Mexico vs. Uruguay was supposed to be the best match of the first week of Copa America Centenario. Expectations were high, maybe even too high for a match that was hurt from the start by an injury to Luis Suarez. But over 90 minutes, the two sides somehow managed to be even more entertaining than anyone could have predicted.
It was the perfect mix of some good players, fine play, tactical naivete to open up the pitch and, most importantly, craziness. The match made absolutely no sense, and it was wonderful.
Mexico scored the opener in three minutes. Although no one on Mexico got credit for the goal because Alvaro Pereira actually headed the ball into his own net thanks to Hector Herrera coming in like a bulldozer.
From there, it looked like Mexico would cruise, and they nearly did. But they were undone by a red card. You know, a Uruguay red card.
Matias Vecino picked up his second yellow card and was escorted off the field, which was a killer to Mexico. All of a sudden they couldn’t keep the ball. They couldn’t attack. They couldn’t defend. Uruguay got a chance in alone on goal and two other glorious opportunities before Diego Godin found the back of the net to bring the match level.
Exactly how Uruguay going down a man ruined Mexico is unclear. It defies logic, but logic was in short supply at University of Phoenix Stadium.
Naturally, when El Tri were reduced to 10 men thanks to Andres Guardado’s red card, they suddenly remembered how to play soccer again. That’s just generally how this match went. So when Mexico started threatening the Uruguay goal again, no longer hampered by a numerical advantage, you just shrugged your shoulders and accepted it.
Finally, after several blown chances and the woodwork, Mexico went back in front. And because this match just couldn’t be normal, the goal scorer was both the oldest player on the pitch and a centerback. Rafael Marquez was able to blast home from eight yards and again, the crowd lost its mind.
So did Uruguay, who thought the goal should have been ruled offside, but they also thought all the calls that were made in the previous 10 minutes were unfair.
Down a goal, Uruguay decided that the referee was their enemy and swarmed him every chance they got. That was especially true when Herrera put the match away in stoppage time.
When the final whistle went, Uruguay went at the ref one more time. Fernando Muslera had to be held back by his teammates, but those teammates also berated the man with the whistle.

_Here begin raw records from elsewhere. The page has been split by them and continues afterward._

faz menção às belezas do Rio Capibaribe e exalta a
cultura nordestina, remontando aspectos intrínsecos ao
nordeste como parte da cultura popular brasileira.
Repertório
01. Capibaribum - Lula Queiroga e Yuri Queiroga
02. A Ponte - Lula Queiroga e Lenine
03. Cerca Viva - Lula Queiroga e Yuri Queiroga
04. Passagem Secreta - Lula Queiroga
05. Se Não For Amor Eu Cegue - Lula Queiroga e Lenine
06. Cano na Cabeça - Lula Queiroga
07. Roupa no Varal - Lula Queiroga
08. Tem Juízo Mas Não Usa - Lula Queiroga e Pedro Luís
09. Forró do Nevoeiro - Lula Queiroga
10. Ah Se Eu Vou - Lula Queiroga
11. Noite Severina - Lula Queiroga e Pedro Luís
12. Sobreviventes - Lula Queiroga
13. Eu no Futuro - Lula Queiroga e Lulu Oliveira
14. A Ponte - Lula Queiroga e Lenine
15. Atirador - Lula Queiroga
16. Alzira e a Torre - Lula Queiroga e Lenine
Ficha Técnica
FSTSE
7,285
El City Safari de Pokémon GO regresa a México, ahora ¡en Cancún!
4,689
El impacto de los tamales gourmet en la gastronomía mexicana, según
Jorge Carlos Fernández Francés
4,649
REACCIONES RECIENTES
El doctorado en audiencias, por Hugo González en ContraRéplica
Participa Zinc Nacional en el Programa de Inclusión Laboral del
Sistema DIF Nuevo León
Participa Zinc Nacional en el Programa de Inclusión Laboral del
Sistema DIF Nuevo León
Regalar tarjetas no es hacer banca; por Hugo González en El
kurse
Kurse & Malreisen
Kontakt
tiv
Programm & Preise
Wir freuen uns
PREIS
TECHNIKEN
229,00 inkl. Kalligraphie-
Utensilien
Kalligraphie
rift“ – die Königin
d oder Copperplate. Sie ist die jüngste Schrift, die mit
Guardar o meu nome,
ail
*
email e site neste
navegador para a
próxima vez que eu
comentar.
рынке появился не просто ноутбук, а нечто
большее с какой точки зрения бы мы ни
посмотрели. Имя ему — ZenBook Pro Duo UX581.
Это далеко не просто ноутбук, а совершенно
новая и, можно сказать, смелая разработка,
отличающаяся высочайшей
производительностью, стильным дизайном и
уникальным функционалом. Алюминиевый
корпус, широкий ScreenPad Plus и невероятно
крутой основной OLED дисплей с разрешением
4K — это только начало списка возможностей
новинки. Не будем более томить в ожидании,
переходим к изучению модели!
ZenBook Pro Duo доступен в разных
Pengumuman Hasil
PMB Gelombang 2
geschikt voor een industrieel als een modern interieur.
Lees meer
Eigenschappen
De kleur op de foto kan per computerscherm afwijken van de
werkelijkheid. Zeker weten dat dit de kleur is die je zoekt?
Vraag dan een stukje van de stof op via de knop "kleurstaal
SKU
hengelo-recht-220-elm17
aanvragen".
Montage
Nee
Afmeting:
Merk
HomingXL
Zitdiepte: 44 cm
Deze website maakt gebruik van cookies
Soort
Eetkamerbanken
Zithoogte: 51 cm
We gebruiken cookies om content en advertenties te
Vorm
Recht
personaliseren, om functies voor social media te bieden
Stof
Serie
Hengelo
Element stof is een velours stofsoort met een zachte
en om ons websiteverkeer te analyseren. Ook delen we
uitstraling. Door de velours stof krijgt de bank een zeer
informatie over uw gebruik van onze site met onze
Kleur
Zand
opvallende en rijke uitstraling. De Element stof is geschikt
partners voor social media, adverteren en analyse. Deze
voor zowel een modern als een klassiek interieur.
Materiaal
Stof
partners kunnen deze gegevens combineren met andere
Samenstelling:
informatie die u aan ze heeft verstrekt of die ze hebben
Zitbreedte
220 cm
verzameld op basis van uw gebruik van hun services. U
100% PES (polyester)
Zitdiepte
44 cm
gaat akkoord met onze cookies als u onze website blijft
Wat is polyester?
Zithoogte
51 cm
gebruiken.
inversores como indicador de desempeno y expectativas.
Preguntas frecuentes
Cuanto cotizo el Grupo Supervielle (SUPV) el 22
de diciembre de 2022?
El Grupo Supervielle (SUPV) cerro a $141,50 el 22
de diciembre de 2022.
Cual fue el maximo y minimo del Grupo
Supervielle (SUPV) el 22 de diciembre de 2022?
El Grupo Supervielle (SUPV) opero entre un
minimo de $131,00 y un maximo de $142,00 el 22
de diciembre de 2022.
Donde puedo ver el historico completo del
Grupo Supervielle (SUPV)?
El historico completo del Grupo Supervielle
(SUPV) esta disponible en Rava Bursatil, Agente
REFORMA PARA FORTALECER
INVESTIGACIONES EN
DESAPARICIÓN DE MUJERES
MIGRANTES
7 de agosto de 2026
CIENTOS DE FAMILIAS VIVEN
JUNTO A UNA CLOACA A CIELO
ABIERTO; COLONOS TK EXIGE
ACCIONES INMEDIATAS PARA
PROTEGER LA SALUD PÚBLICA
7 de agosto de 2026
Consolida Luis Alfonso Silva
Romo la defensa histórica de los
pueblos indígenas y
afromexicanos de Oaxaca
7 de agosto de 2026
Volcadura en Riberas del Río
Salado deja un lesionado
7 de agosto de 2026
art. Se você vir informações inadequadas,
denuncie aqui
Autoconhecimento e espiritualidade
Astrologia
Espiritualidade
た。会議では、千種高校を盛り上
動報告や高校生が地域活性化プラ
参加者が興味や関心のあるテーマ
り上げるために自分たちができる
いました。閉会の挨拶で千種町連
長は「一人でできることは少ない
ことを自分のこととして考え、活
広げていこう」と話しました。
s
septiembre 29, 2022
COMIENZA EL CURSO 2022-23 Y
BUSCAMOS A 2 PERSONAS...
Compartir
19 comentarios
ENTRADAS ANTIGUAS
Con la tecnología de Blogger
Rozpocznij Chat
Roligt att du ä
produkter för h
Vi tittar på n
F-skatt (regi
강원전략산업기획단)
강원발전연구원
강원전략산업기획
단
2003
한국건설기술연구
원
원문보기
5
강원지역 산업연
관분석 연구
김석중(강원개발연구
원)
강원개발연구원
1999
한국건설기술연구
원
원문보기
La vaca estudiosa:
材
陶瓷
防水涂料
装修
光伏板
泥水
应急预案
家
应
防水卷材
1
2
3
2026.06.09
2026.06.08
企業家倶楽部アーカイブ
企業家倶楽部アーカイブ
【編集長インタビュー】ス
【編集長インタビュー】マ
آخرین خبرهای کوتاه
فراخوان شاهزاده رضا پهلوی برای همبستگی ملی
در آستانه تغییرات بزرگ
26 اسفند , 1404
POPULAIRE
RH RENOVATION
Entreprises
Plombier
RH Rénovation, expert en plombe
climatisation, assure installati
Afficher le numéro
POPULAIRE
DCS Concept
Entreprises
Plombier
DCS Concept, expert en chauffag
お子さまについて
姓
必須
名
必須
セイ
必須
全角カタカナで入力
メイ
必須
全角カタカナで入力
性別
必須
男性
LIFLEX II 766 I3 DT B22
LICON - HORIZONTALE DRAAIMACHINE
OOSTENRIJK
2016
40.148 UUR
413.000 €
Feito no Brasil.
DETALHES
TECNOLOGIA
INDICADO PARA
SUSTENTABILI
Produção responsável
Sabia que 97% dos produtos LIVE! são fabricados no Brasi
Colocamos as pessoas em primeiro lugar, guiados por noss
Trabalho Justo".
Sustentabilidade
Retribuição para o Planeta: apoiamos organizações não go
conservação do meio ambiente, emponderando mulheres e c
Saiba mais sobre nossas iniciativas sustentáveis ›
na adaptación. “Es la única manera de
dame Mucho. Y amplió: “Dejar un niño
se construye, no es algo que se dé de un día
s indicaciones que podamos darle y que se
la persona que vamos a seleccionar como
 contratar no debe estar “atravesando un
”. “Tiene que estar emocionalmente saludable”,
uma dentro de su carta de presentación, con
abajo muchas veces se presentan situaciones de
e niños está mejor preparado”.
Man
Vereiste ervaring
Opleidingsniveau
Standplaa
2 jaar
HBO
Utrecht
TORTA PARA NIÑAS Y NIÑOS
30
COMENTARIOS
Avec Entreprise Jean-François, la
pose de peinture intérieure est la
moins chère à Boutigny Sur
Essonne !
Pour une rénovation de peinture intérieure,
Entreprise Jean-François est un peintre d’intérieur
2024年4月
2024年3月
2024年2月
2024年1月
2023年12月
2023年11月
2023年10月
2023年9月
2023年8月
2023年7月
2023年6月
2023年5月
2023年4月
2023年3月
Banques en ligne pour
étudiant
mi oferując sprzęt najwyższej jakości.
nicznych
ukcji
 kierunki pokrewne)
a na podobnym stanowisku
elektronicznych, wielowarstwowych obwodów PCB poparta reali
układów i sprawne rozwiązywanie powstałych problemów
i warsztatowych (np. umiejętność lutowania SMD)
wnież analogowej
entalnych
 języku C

All the while Mexico celebrated.
El Tri entered the tournament as a popular dark horse to win Copa America Centenario. And after one match, a terrific result for Mexico, they learned a few things – like that being up a man is a killer for them. That their fans still love to throw drinks at opposing players. That they may not completely lose their heads when things go sideways.
The last one is important because things were as sideways as they come. Any predictions anyone made about the match were proven wrong if only because nobody could have predicted such madness. And the most surprising part? Suarez didn’t even have to play for it go pants on head crazy.